• Page extract
..............................
Superior Hiking Trail Lodge-Based Exploration
Fall Colors Getaway on the North Shore of Lake Superior
Sample ItineraryDAY 1: Meet at lodge in the afternoon. Settle into your accommodations and explore the grounds before going on a short hike on the Superior Hiking Trail. Return to the lodge with plenty of time to enjoy dinner and learn about the next days' adventures. Relax around the fireplace, enjoy hot drinks, and get acquainted with your fellow trip participants.
DAY 2: Start the day early with a hearty breakfast. Then head off for a day of hiking from Britton Peak to Oberg Mountain. Hike the 5.7-mile trail while taking plenty of time to enjoy the Maple trees at the peak of their fall colors. The maple and birch forest gives way to spruce, balsam, and cedar around the beaver pond. Enjoy a relaxing picnic lunch before finishing the hike and returning to the lodge. Enjoy some personal time and dinner. After dinner, there will be time to star gaze from the deck and enjoy the sounds of the Superior shore.
DAY 3: Enjoy breakfast, and head out to hike the 2-mile loop around the summit of Oberg Mountain. Work your way around the summit for different overlooks in all directions, starting with Leveaux Mountain and Lake Superior, then Moose Mountain, and finally inland to Oberg Lake and the rolling crests of inland ridges. This hike is especially beautiful in the fall when the colors of this mountain are at their peak. After finishing the loop, enjoy a final lunch while viewing Lake Superior. Bid farewell to your newfound friends and begin the journey home.
Travel, Terrain, Etc...TERRAIN/ROUTE CHOICES: The Superior Hiking Trail (SHT) is characterized by ascents to rock outcroppings and cliffs, and descents into numerous river and creek valleys crossed by attractive and functional bridges. The SHT traverses a rich variety of terrain and habitat types. Much of the trail is easy walking but you will encounter sections with numerous steps and steep grades.
TYPE OF TRAVEL/DISTANCE: We will hike 3 and 6 miles each day with plenty of opportunities for exploration. The group will carry lightweight day packs with their personal items and lunch. No previous experience is needed to complete this trip.
WEATHER: The average temperature on the Superior Hiking Trail in early fall is 63 F degrees and rain is always a possibility. Weather in the area is strongly influenced by Lake Superior and can change suddenly.
ACCOMMODATIONS: Lodging will be in a roomy condo located on the North Shore of Lake Superior. Typically there are 2-4 people per room, matched by gender or requests to room together. Each unit contains fully modern bathrooms. Enjoy the lake views from the deck and relax around the cozy fireplace.
SINGLE TRAVELERS: If you are traveling alone you will feel at home with a welcoming group. If you would like to have your own room throughout the trip you may purchase a single supplement for an additional fee. Please email or call us if you would like this option.
MEALS: We’ll enjoy a variety of meals, some at the lodge and others out on the Superior Hiking Trail. Count on hearty breakfasts, picnic trail lunches, and lively dinners, all shared. We’ll enjoy happy hours together at the lodge after the day’s outdoor activities. If you have special dietary restrictions, be sure to list them on your registration.
..............................
• Data segment

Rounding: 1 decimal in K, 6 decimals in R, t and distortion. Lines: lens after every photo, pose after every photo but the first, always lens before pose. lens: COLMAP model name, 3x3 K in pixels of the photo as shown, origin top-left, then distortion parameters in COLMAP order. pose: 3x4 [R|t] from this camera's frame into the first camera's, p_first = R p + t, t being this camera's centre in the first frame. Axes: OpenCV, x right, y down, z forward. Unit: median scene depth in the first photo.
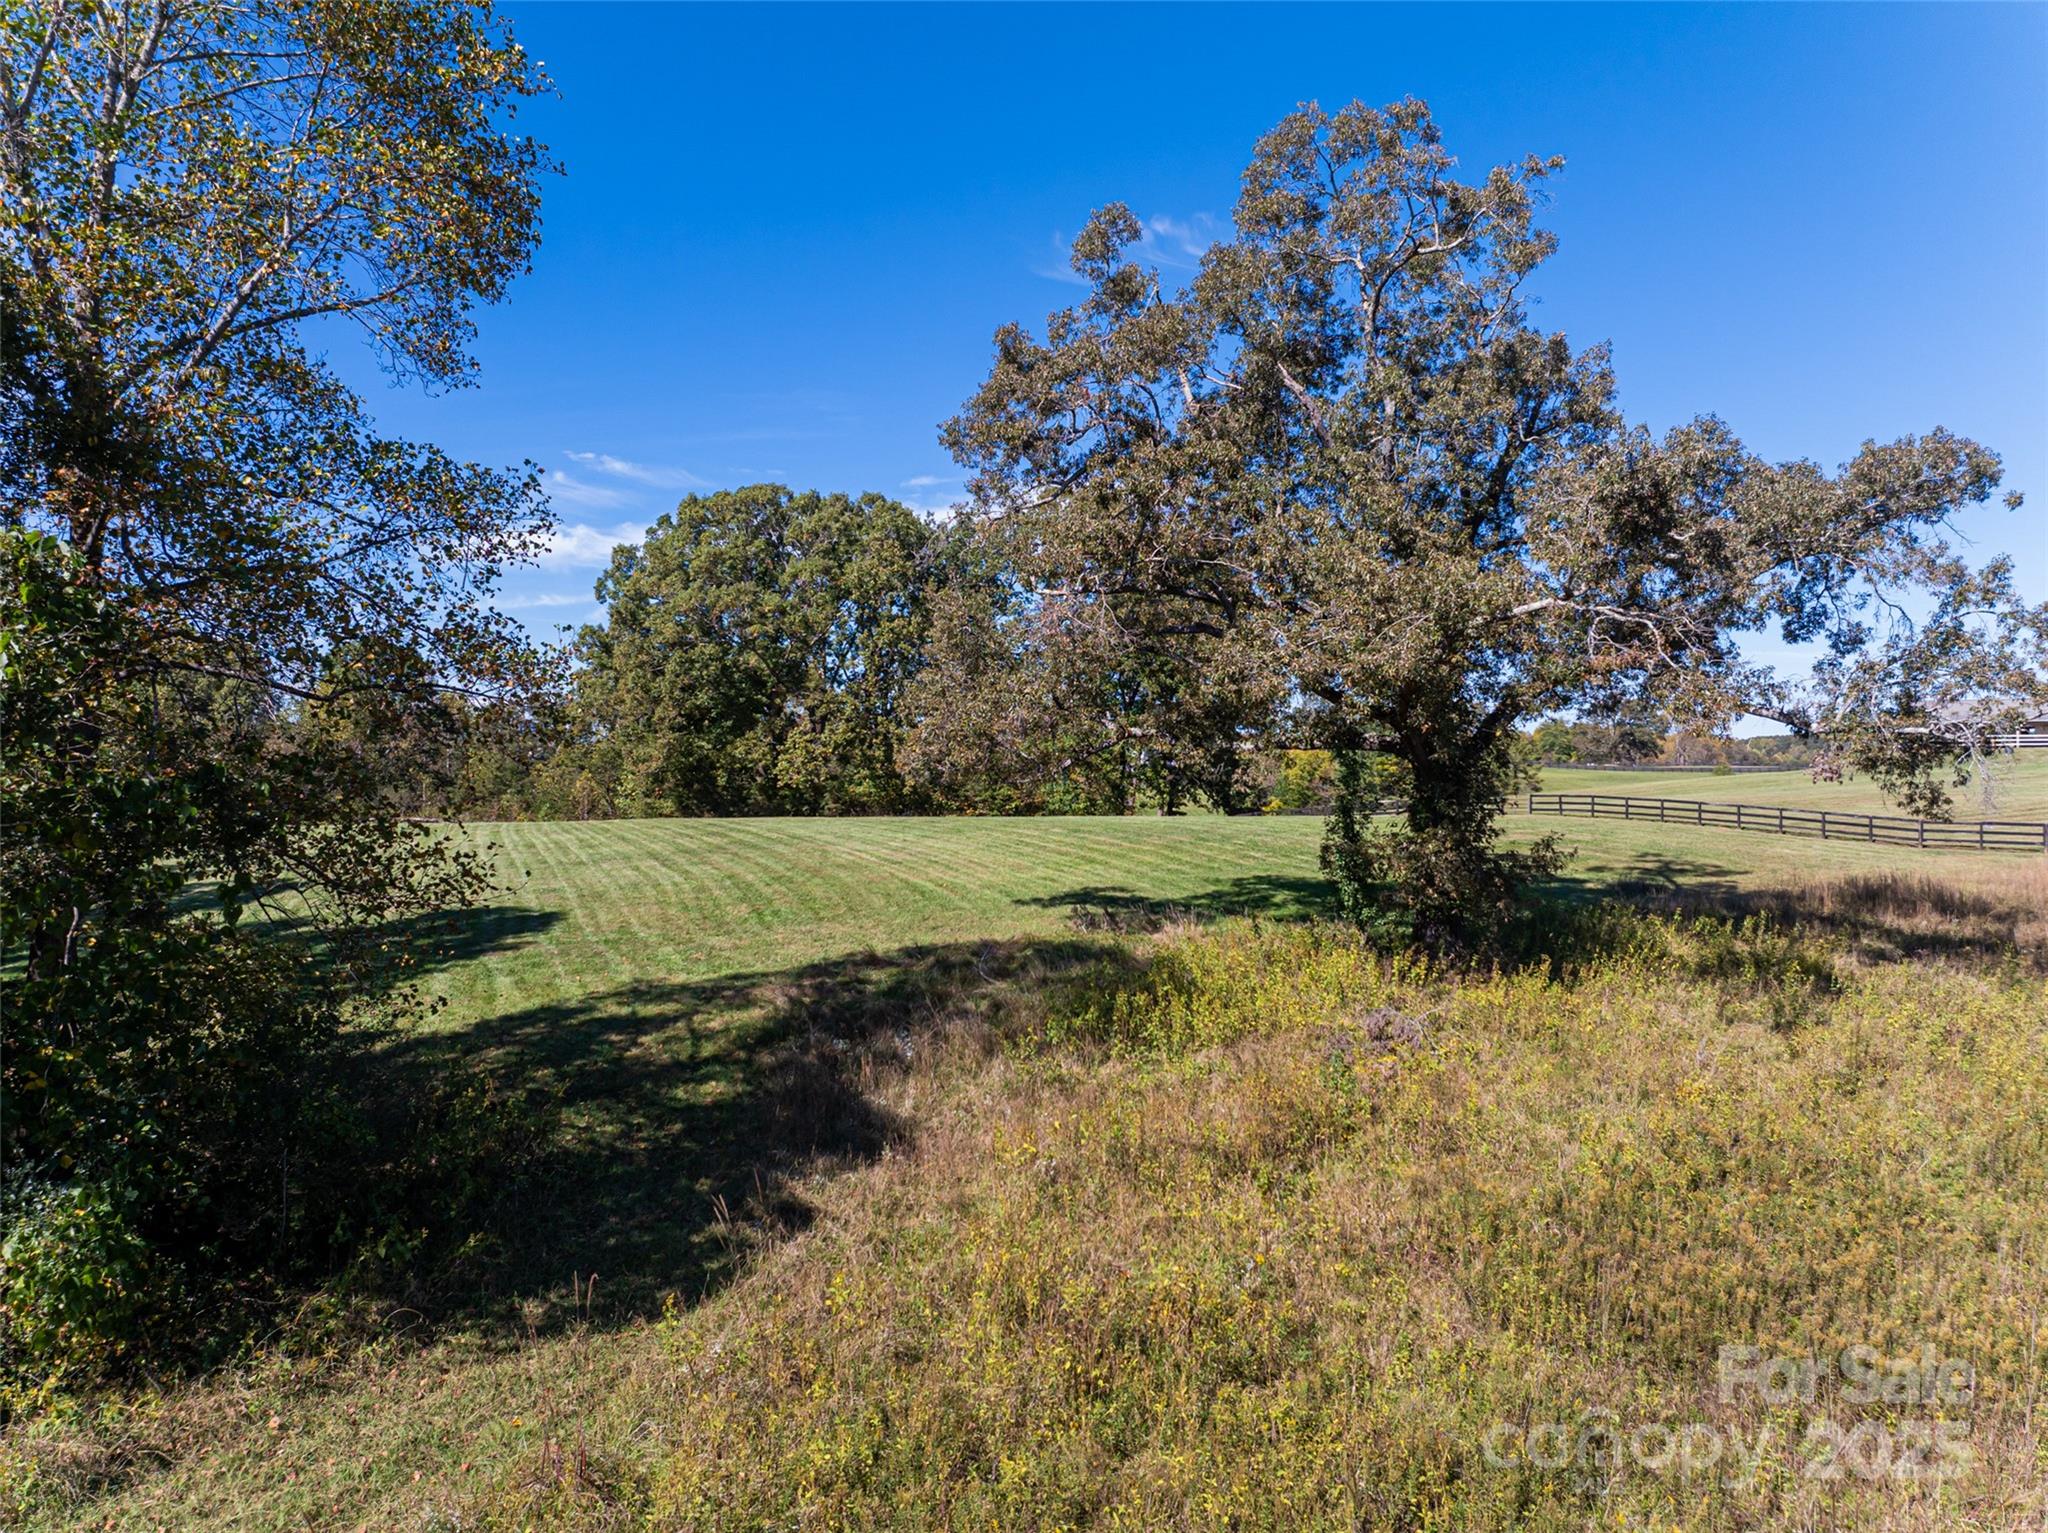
..............................
• Required action 1
According to the Superior Hiking Trail trip description, how long is the hike from Britton Peak to Oberg Mountain?
• Required action 2
Resume the Superior Hiking Trail trip description from the point where it stops.
The material has no connection to the Superior Hiking Trail trip description.

• Exercise answer 1
5.7 miles.

• Exercise answer 2
YOUR GROUP: The group size ranges from 8 to 12 participants, plus 1-2 Wilderness Inquiry staff. Each group consists of people of various ages, backgrounds, and abilities, including people with disabilities. Our trips are cooperative in nature. WI staff will assist you in whatever areas you need, however most people pitch in where they can.
EQUIPMENT AND CLOTHING: Wilderness Inquiry will provide all group equipment. You will need to provide your personal gear as outlined in the packing list. If you are new to outdoor activities, you do not need to spend a lot of money. Wilderness Inquiry can usually arrange for you to borrow most items.
A note about the itinerary: Our trips are real adventures in the outdoors. While we'll make every effort to follow the itinerary listed here, elements may change due to weather or reasons beyond our control.
At its lowest point, the Superior Hiking Trail goes along the shore of Lake Superior, 602 feet above sea level. At its highest point the Trail climbs 1750 feet above sea level and more than 1000 feet above Lake Superior. The Trail includes ascents to rock outcroppings and cliffs, and descents into numerous river and creek valleys crossed by attractive and functional bridges. The Trail provides abundant panoramic overlooks of Lake Superior, the Sawtooth Mountains, and inland woodlands, lakes, and rivers along the length of the Trail. At many points, the Trail follows rivers and creeks, often for distances of a mile or more, showcasing waterfalls and rapids, bends, and deep gorges where rushing water from thousands of years has cut into layers of ancient volcanic rock.
The Superior Hiking Trail begins in Duluth, Minnesota and ends just before the Canadian border. The first documented through-hiker of the Trail was Paul Hilna in 1995. Paul raised pledges for the Superior Hiking Trail Association (SHTA) and Wilderness Inquiry as he hiked the length of the trail with crutches.
The first people to enter the North Shore region arrived around 10,000 years ago. These Native Americans, called Paleo-Indians, entered the region during the final retreat of the Wisconsin Glaciation. Many waves of Indian people inhabited the North Shore prior to European contact. The early Europeans, French explorers and fur traders, first reached the Lake Superior country about 1620. At that time, the Ojibwa (Anishinabe) inhabited only the eastern end of the lake as far west as the Upper Peninsula of Michigan. By 1650 the French had encountered the Dakota, or Sioux, who lived at the head of the lake near Duluth. Along the North Shore lived the Assiniboine and the Cree, who later moved farther to the west and north.
By 1780, the Europeans had established fur trading posts at the mouth of the Saint Louis River and at Grand Portage. The Ojibwa firmly controlled the western end of the lake and northeastern Minnesota by this time. In 1854, the Ojibwa signed the Treaty of La Pointe, which opened up northeastern Minnesota to mineral exploration and white settlement. The first permanent white settlement -- a group of Germans from Ohio -- occurred at Beaver Bay in 1856. The late 1800s saw a rise of commercial herring fishing along the North Shore, and it was said that nearly every cove harbored at least one fisherman’s shanty.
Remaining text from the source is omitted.